Last week I finished putting together a new poetry collection, which I am currently  calling Simple Weight. One night I read through the whole thing in one sitting to see how it felt. “Hey, not too bad,” I said to myself. “But dang, these poems are depressing.”

Why do I keep writing these things? I live a very happy life. I can’t say I’ve ever really suffered. I have no chip on my shoulder and nothing to prove. So why the darkness, the death, the failure, the doubt? Could it be that my subconscious writer knows that it takes some level of genius to pull off joy with any authenticity?

The complexities of suffering present so many juicy, irresistible opportunities for powerful symbols and metaphors. Suffering is automatically perceived as more gritty, more human, more “real.” Happiness, however, is the easy smile, the child’s cloying laugh, the cheesey end zone dance. And try to write about the dreaded “joy of the Lord” believers are supposed to display in their lives, and you may as well just give up and start importing the Precious Moments clip art.

This is not to say I’ve never written an explicitly joyful, spiritual poem.
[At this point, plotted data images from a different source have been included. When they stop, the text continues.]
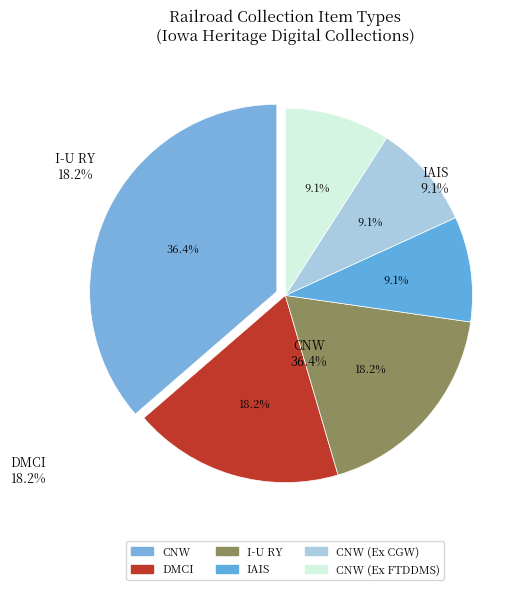

Which slice is the largest?

CNW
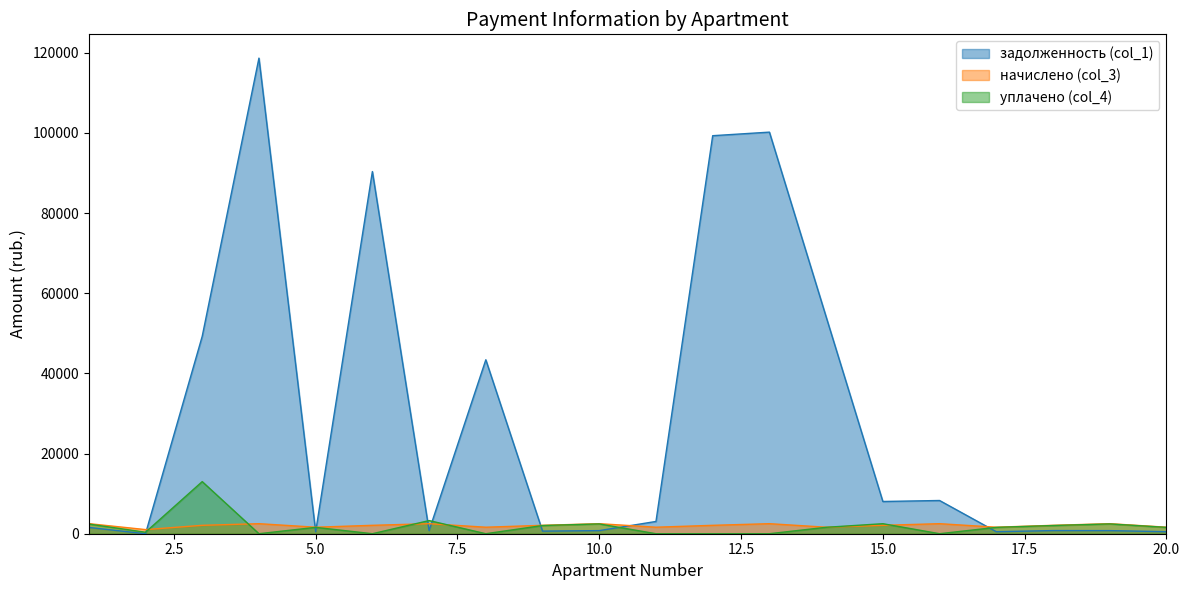

True or false: уплачено (col_4) and задолженность (col_1) intersect in this chart.

True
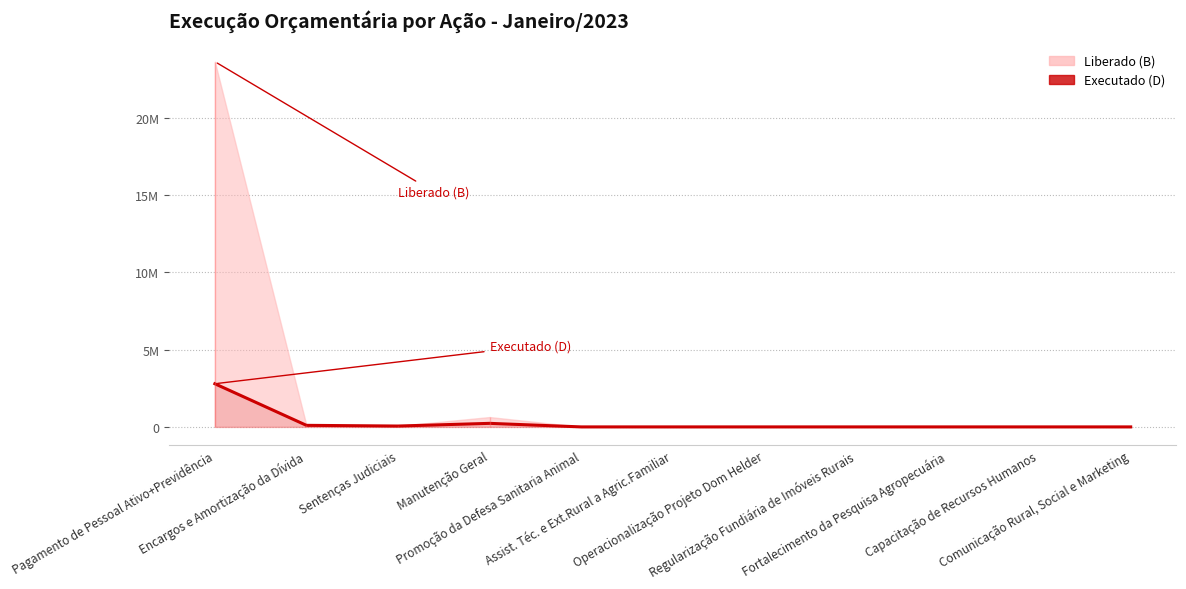

Where is the data nearest to the value 1397614?

Manutenção Geral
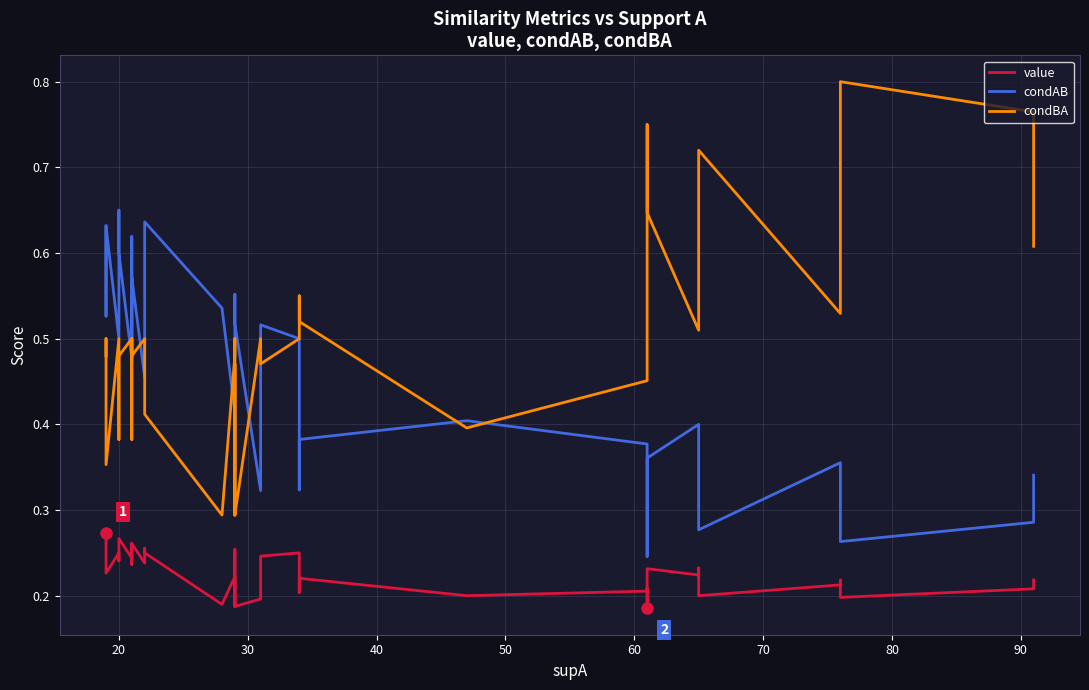

True or false: condBA and value cross at least once.

False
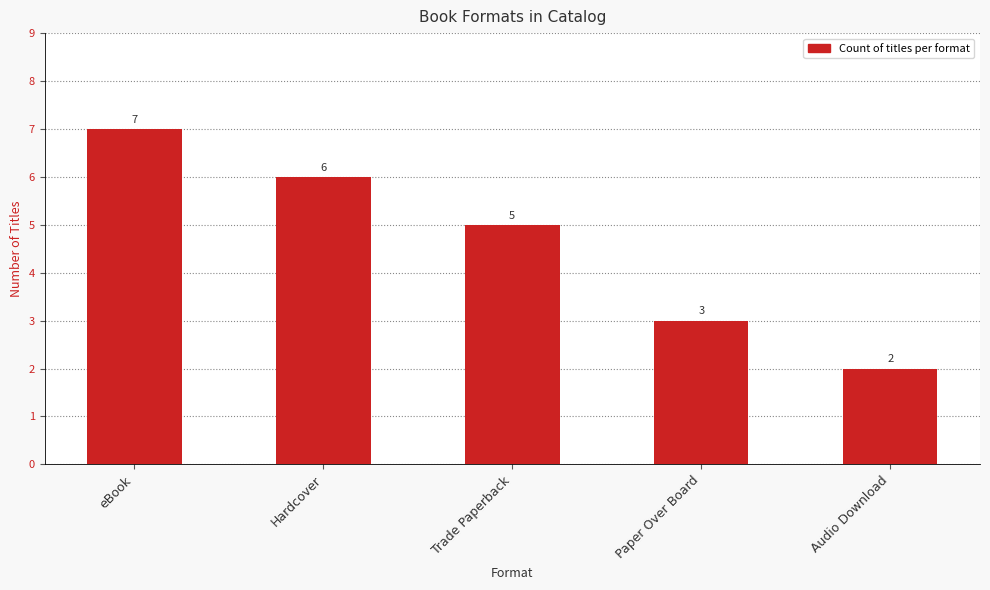

How many distinct data groups are displayed?

1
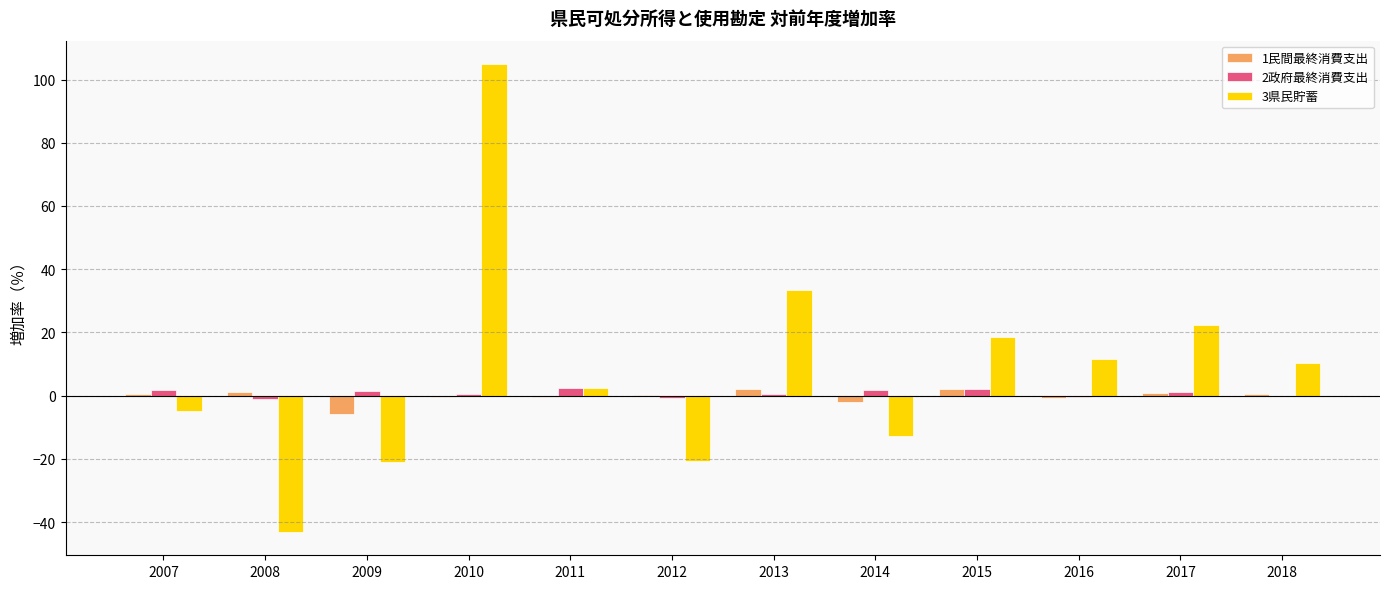

Which category has the highest value across all series?

2010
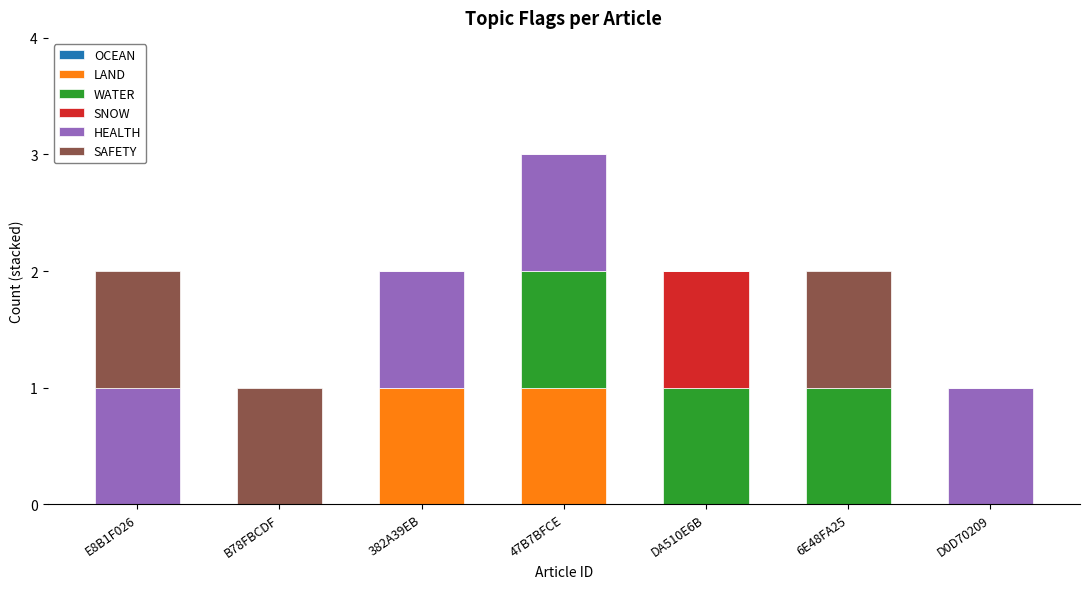

Does the chart contain stacked bars?

Yes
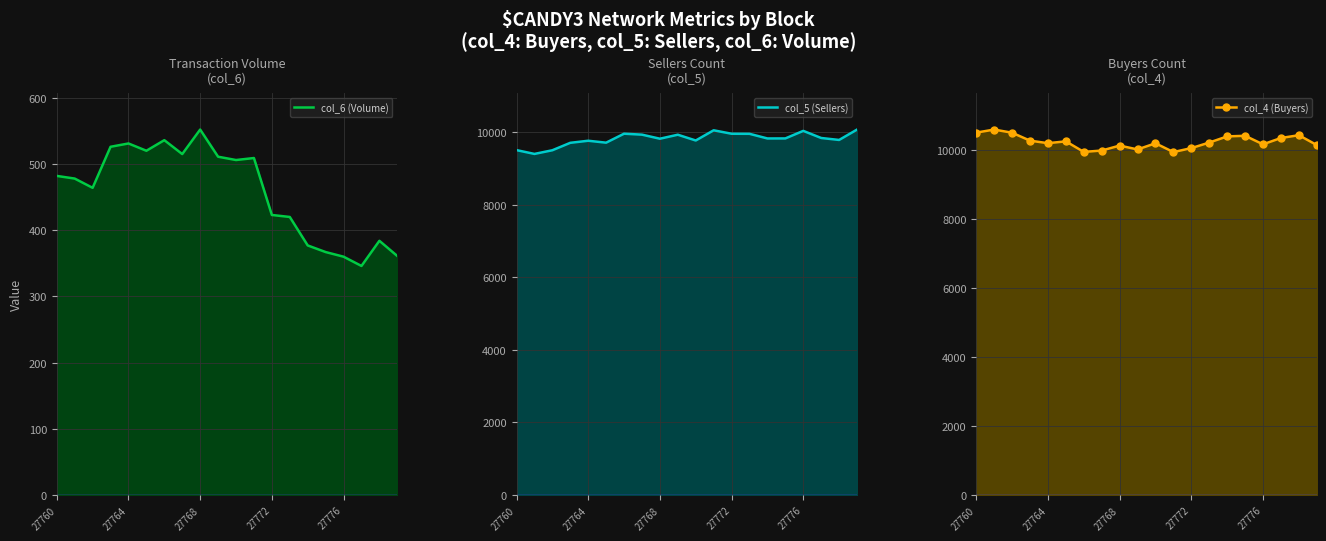

The col_6 (Volume) series shows 675 at 9. True or false?

False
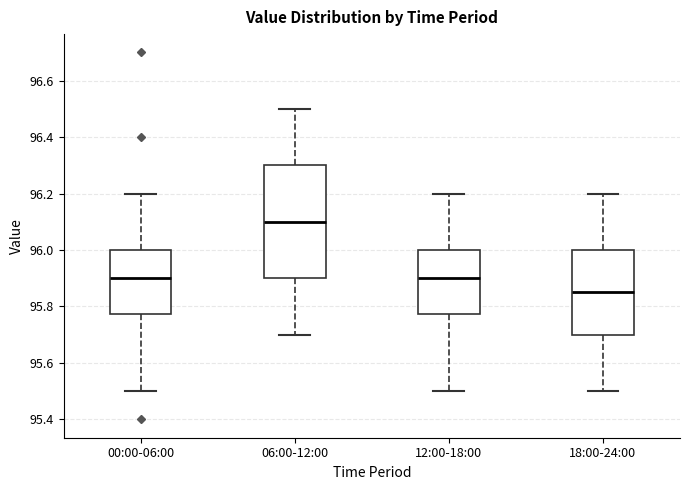

Which box's median line is the highest?

06:00-12:00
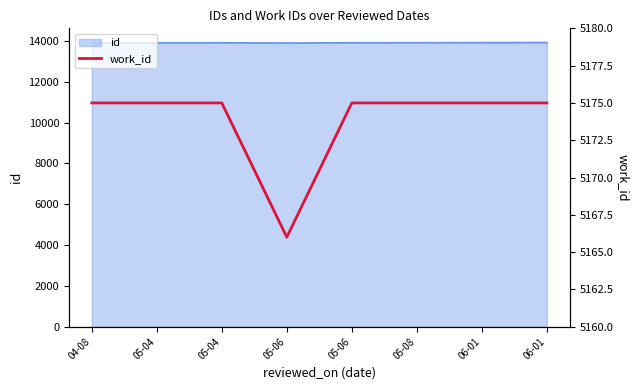

Rank the categories by value from lowest to highest.

05-06, 04-08, 05-04, 05-04, 05-06, 05-08, 06-01, 06-01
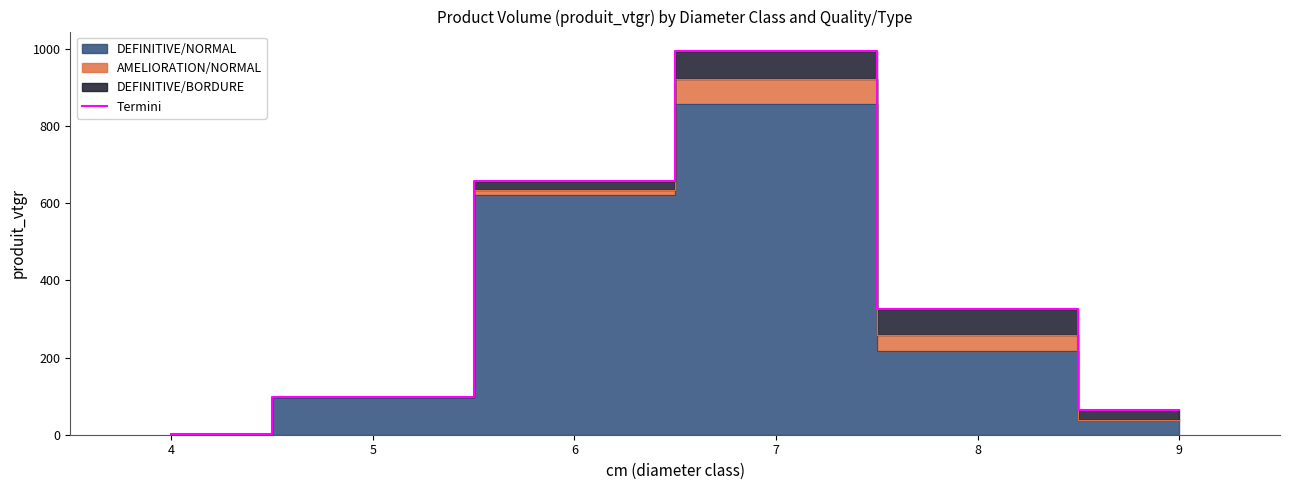

Where is the data nearest to the value 499?

6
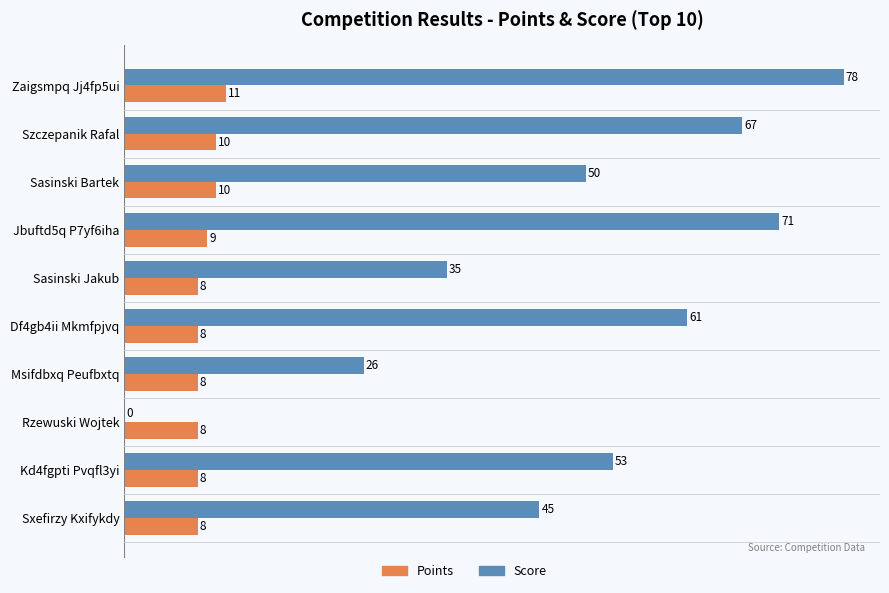

What is the sum of the Score values at Zaigsmpq Jj4fp5ui and Sxefirzy Kxifykdy?

123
But they all pretty much start off with some sort of theological angst and end up with my traipsing around in the woods somewhere. Nature has been my joy-poem cop-out. They’re all starting to sound the same, give or take a few variations in species of insects and wildflowers.

I think I’ve been writing long enough to find a fresh perspective, a new angle on joy. I’m just not sure how to find it right now. And that really bums me out.